Metformin causes iron mortality in MDA-MB-231 cells via increasing the expression of miR-324-3p. Overexpression of miR-324-3p leads to the inhibition of cancer cell growth activity, while its inhibition promotes cell growth activity. The regulatory action of miR-324-3p involves direct targeting of glutathione peroxidase 4 (GPX4) via binding to the 3'-UTR region of GPX4, resulting in the downregulation of GPX4 expression[62]. MiR-324-3p may exert its regulatory role through multiple pathways, including iron death and AICD. LINC00963 works by blocking the inhibitory activity of miR-324-3p on activated Cdc42-associated kinase 1 (ACK1) expression. Clinically, miR-324-3p has a negative correlation with LINC00963 expression in breast cancer tissues. The inhibitory effect of miR-324-3p on the growth and radiosensitivity of breast cancer cells can be reduced by overexpressing LINC00963 or ACK1[63].
Additionally, in the tissues and cells of triple-negative breast cancer, small nucleolar RNA host gene 22 (SNHG22) is abundantly expressed. Triple-negative breast cancer cells are prevented from proliferating, migrating, and invading when SNHG22 is silenced. Furthermore, SNHG22 acts as a sponge for miR-324-3p, lowering its expression in triple-negative breast cancer cells. However, miR-324-3p upregulation suppresses the proliferation and migration of triple-negative breast cancer cells[64]. Notably, miR-324-3p inhibition, or suppressor of defective silencing 3 overexpression can reverse the anticancer effect of SNHG22 silencing on the malignant phenotype of triple-negative breast cancer cells.

* * *

- **What to work on**:
[A] Write out the miR-324-3p and breast cancer passage word for word, everything from "Additionally, in the" down to "of triple-negative breast cancer cells.".
[B] Please extend the passage on miR-324-3p in breast cancer, starting after its final sentence.

- **Data provided**:
* * *

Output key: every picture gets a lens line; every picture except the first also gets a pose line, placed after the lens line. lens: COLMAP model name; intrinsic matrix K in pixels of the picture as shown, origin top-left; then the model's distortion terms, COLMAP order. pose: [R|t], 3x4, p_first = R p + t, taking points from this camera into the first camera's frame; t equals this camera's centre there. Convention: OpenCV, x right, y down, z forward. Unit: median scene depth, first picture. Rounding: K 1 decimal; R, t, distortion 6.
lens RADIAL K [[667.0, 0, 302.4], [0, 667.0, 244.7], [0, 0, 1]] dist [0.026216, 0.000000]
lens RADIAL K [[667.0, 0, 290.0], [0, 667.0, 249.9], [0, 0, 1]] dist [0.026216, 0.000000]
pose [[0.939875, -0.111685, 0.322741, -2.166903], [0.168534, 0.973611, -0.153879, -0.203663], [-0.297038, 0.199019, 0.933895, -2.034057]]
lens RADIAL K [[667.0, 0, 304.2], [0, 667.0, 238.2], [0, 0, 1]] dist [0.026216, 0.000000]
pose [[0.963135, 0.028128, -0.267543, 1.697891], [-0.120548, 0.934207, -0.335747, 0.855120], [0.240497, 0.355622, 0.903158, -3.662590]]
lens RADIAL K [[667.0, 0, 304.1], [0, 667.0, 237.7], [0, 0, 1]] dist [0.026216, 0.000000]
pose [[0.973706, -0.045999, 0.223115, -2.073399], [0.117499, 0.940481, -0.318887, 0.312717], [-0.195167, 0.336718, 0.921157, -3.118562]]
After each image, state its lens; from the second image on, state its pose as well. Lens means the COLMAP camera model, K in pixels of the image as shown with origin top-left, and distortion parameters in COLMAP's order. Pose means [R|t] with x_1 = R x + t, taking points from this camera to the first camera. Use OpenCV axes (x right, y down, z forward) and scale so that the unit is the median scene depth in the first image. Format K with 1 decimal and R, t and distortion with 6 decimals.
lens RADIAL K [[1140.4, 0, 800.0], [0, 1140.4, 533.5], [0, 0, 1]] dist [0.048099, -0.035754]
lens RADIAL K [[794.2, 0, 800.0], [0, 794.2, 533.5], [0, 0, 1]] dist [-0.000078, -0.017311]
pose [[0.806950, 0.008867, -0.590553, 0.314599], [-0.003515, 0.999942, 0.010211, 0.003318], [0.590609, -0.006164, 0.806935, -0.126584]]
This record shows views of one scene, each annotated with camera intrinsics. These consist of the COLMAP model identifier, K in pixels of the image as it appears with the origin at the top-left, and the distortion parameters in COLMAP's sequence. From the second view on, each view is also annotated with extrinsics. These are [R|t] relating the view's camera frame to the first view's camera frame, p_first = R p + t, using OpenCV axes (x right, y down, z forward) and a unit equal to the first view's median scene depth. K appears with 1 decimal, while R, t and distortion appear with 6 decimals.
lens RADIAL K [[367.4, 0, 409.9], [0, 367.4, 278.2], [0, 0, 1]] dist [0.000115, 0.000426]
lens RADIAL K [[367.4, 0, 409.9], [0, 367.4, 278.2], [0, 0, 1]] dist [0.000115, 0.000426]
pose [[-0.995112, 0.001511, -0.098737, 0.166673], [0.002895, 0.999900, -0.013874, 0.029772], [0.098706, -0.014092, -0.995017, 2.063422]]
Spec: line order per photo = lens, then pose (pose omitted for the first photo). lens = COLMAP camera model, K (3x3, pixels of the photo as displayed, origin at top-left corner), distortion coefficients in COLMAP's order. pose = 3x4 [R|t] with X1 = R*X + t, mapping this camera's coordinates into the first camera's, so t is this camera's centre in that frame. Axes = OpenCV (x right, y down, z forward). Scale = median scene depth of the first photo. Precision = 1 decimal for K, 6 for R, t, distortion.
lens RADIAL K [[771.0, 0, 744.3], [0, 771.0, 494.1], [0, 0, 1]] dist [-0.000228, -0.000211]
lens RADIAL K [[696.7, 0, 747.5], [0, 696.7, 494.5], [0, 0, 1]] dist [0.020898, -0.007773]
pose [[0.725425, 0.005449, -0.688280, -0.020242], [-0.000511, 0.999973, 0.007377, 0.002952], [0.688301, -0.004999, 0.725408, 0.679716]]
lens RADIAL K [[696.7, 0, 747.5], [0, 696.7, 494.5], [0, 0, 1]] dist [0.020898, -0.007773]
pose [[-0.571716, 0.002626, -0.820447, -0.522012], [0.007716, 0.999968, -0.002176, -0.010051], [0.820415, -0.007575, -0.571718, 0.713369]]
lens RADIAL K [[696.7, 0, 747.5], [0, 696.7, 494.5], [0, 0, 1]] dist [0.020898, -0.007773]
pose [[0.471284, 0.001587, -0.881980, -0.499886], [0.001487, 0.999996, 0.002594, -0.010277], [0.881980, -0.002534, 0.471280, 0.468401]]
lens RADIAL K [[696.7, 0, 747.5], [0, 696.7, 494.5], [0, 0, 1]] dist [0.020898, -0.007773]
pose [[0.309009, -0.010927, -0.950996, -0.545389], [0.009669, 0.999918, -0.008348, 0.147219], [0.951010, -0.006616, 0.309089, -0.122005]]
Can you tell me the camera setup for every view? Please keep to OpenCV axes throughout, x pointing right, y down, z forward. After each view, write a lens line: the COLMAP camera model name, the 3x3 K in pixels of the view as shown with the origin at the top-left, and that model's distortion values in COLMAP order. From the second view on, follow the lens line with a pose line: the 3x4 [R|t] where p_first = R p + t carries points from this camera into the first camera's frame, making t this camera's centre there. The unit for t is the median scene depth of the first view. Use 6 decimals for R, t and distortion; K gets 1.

* * *

- **Replies**:
[A]
Additionally, in the tissues and cells of triple-negative breast cancer, small nucleolar RNA host gene 22 (SNHG22) is abundantly expressed. Triple-negative breast cancer cells are prevented from proliferating, migrating, and invading when SNHG22 is silenced. Furthermore, SNHG22 acts as a sponge for miR-324-3p, lowering its expression in triple-negative breast cancer cells. However, miR-324-3p upregulation suppresses the proliferation and migration of triple-negative breast cancer cells[64]. Notably, miR-324-3p inhibition, or suppressor of defective silencing 3 overexpression can reverse the anticancer effect of SNHG22 silencing on the malignant phenotype of triple-negative breast cancer cells.

[B]
The CIBERSORT algorithm was used to quantify immune infiltration, and there was a substantial association between immune-infiltrating populations and risk scores in distinct breast cancer subtypes. B cells, CD4+ T cells, CD8+ T cells, endothelial cells, and macrophages exhibited an inverse association with risk scores across all breast cancer subtypes. Moreover, the HER2-enriched subtype showed a negative correlation with risk scores. These findings suggest a potential protective effect or involvement of these immune cell populations in the immune response, leading to a reduced risk and improved prognosis in breast cancer patients. Conversely, in the HER2-positive, PR-positive, luminal A, and normal-like classifications, there was a positive correlation with the infiltration of NK cells. This shows that NK cells may have a role in or contribute to the disease genesis and progression, significantly impacting patient outcomes. Furthermore, macrophages showed a positive correlation with the expression of P2X4, PNAX1, CASP7, and CCND2. This association may indicate a potential link between macrophage infiltration and the activation of specific genes associated with breast cancer.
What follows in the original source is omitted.